组别Group	关节评分Joint score
正常对照组Normal control group	0.00±0.00^ 0.00±0.00 ^
模型对照组(生理盐水)Model control group (saline)	15.1±1.815.1±1.8
硫酸羟氯喹(15mg/kg)组Hydroxychloroquine sulfate (15mg/kg) group	14.3±1.1^ 14.3±1.1 ^
艾拉莫德(1mg/kg)组Elamomod (1mg/kg) group	10.5±1.1^ 10.5±1.1 ^
艾拉莫德(2mg/kg)组Elamomod (2mg/kg) group	5.1±1.5^ 5.1±1.5 ^
硫酸羟氯喹/艾拉莫德联合给药2.8:1组Hydroxychloroquine/Iramod combined administration of 2.8:1 group	4.2±1.2^ 4.2±1.2 ^
硫酸羟氯喹/艾拉莫德联合给药8.4:1组Hydroxychloroquine/Iramod combined administration of 8.4:1 group	3.5±1.0^ 3.5±1.0 ^
硫酸羟氯喹/艾拉莫德联合给药16.7:1组Hydroxychloroquine/Iramod combined administration 16.7:1 group	7.1±1.2^ 7.1±1.2 ^

^* indicates p < 0.05, and ^** indicates p < 0.01.

Conclusion: The combination of hydroxychloroquine sulfate and ilamodide has synergistic effect on arthritis. .

Example 2: Effect of hydroxychloroquine sulfate and ilamodide on improving liver function

After modeling, Lewis rats were divided into 4 treatment groups, 10 in each group: control group, hydroxychloroquine sulfate (15 mg/kg) group, ilamodide (2 mg/kg) group, hydroxychloroquine sulfate / ilamodide co-administration group (15 mg/kg hydroxychloroquine + 2 mg/kg ilamodide, the ratio is calculated as a molar ratio of 25:1). The treatment group was administered once a day for feeding. Alanine aminotransferase (ALT: μmol.s ^-1 /L) was measured at 1, 4, 8 and 12 weeks after the start of each rat.

Results: The data of alanine aminotransferase in each group are shown in Table 2.

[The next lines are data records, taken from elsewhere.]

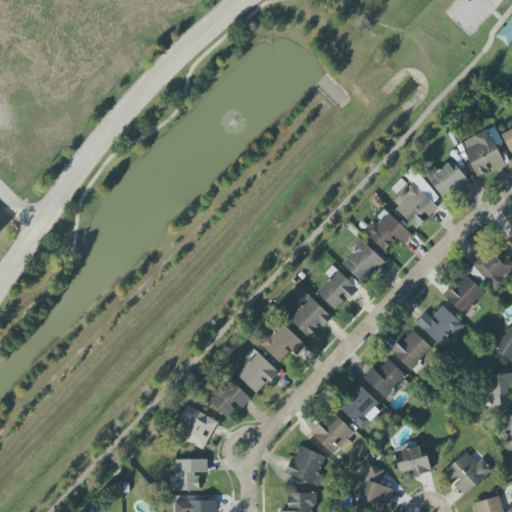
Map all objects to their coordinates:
road: (241, 0)
road: (242, 0)
road: (243, 0)
road: (471, 10)
parking lot: (472, 14)
road: (498, 16)
building: (505, 32)
road: (107, 131)
building: (508, 139)
road: (114, 152)
building: (482, 153)
building: (447, 178)
building: (416, 199)
road: (18, 209)
building: (387, 231)
building: (509, 240)
building: (362, 260)
road: (287, 264)
building: (495, 270)
building: (336, 289)
building: (464, 295)
building: (309, 316)
building: (440, 326)
road: (356, 340)
building: (281, 344)
building: (505, 346)
building: (411, 350)
building: (256, 372)
building: (384, 378)
building: (500, 390)
building: (229, 399)
building: (360, 407)
building: (507, 430)
building: (332, 434)
building: (413, 460)
building: (306, 466)
building: (467, 473)
building: (187, 474)
building: (374, 491)
road: (428, 501)
building: (300, 502)
building: (195, 506)
building: (489, 506)
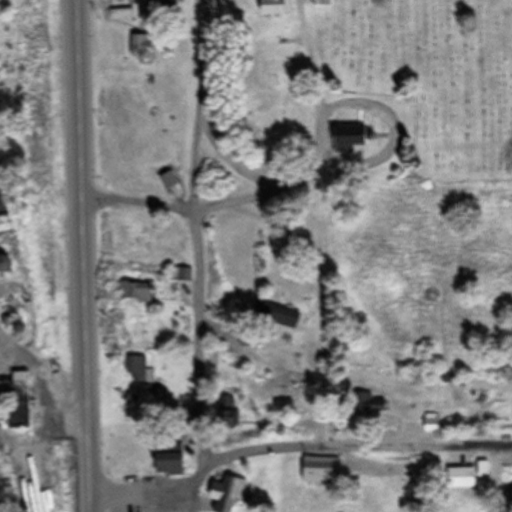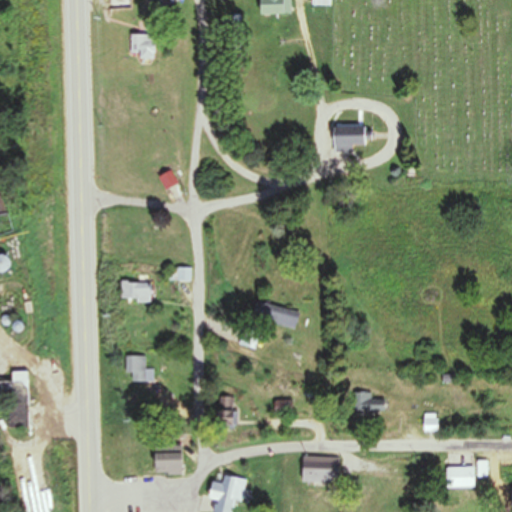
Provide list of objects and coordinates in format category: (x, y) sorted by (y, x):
building: (320, 3)
building: (119, 5)
building: (272, 7)
building: (142, 47)
road: (311, 62)
park: (435, 77)
road: (200, 105)
building: (347, 137)
building: (346, 138)
road: (375, 159)
road: (229, 164)
building: (165, 177)
road: (140, 205)
building: (227, 239)
building: (137, 241)
road: (83, 256)
building: (5, 263)
building: (180, 275)
building: (136, 291)
building: (273, 313)
building: (248, 337)
road: (202, 340)
building: (140, 370)
building: (17, 399)
building: (367, 400)
building: (429, 422)
building: (119, 447)
road: (294, 449)
building: (166, 458)
building: (318, 470)
building: (457, 476)
building: (225, 493)
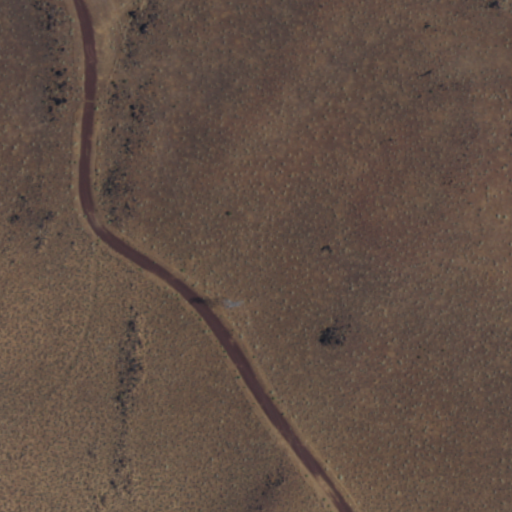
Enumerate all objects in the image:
power tower: (225, 302)
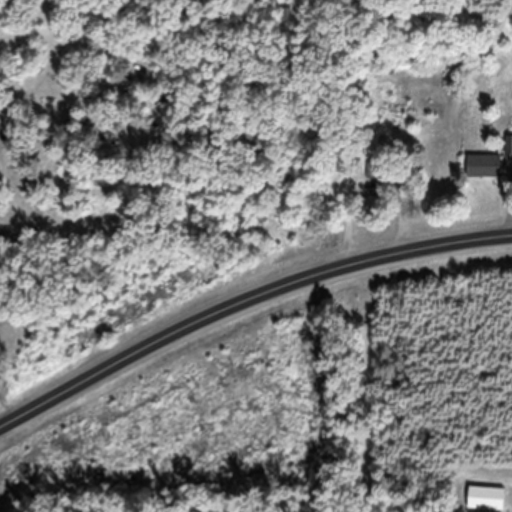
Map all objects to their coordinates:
building: (485, 177)
building: (381, 184)
road: (244, 296)
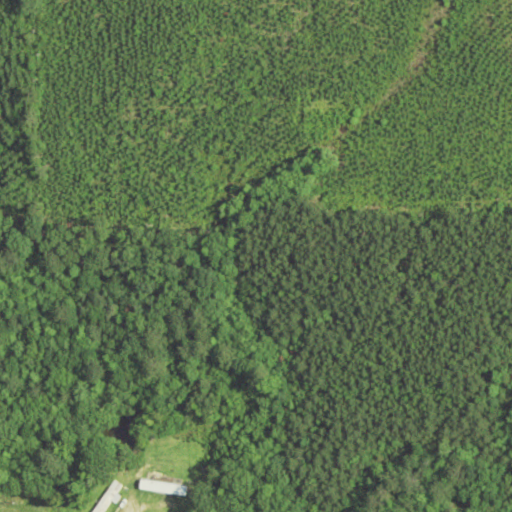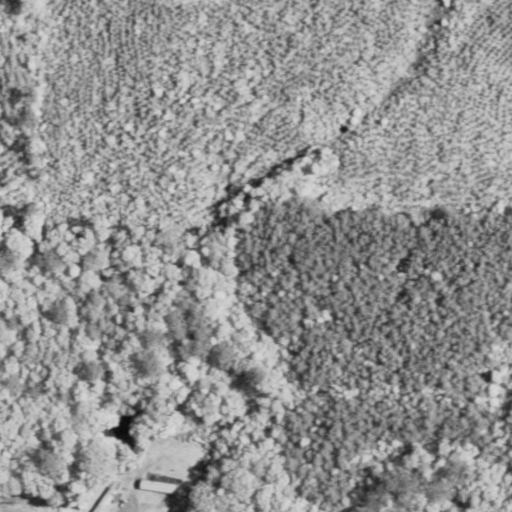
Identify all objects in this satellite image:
building: (174, 440)
building: (161, 489)
building: (107, 498)
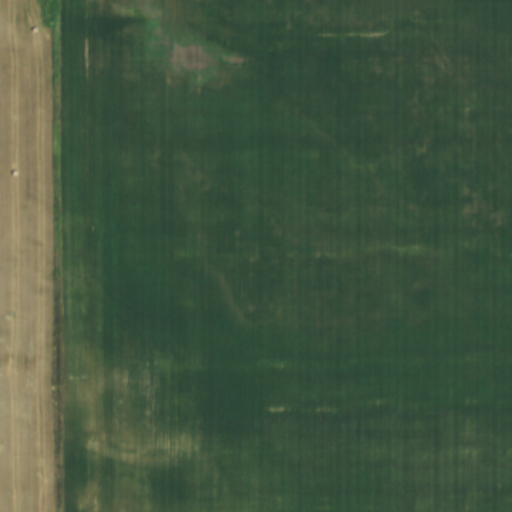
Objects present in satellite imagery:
road: (269, 428)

The results of alanine aminotransferase showed that both hydroxychloroquine sulfate and ilamodide increased liver burden and increased liver transaminase. The combination of hydroxychloroquine sulfate and ilamodide can synergistically reduce liver side effects and is less toxic.

Claims

A pharmaceutical composition comprising hydroxychloroquine and ilamodide.
The composition of claim 1 wherein the molar ratio of hydroxychloroquine to ilamodide is
The composition of claim 2 wherein the molar ratio of hydroxychloroquine to ilamodide is
The composition of claim 2 wherein the molar ratio of hydroxychloroquine to ilamodide is 2.8:1, 8.4:1 or 16.7:1.
The composition of claim 1 wherein said hydroxychloroquine is in the form of a pharmaceutically acceptable salt, preferably a sulfate
The composition of claim 1 further comprising a pharmaceutically acceptable excipient.
The composition according to claim 6, wherein the unit dose contains 150 mg of hydroxychloroquine sulfate and 10 mg of ilamodide.
Use of hydroxychloroquine and its salts in the manufacture of a medicament for alleviating the toxic side effects of ilamodide.
Use according to claim 7, characterized in that the salt is a sulphate.
The use according to claim 7, characterized in that the side effect is an increase in blood alanine aminotransferase.
Use of hydroxychloroquine and its salts in the manufacture of a medicament for combination with elalimide.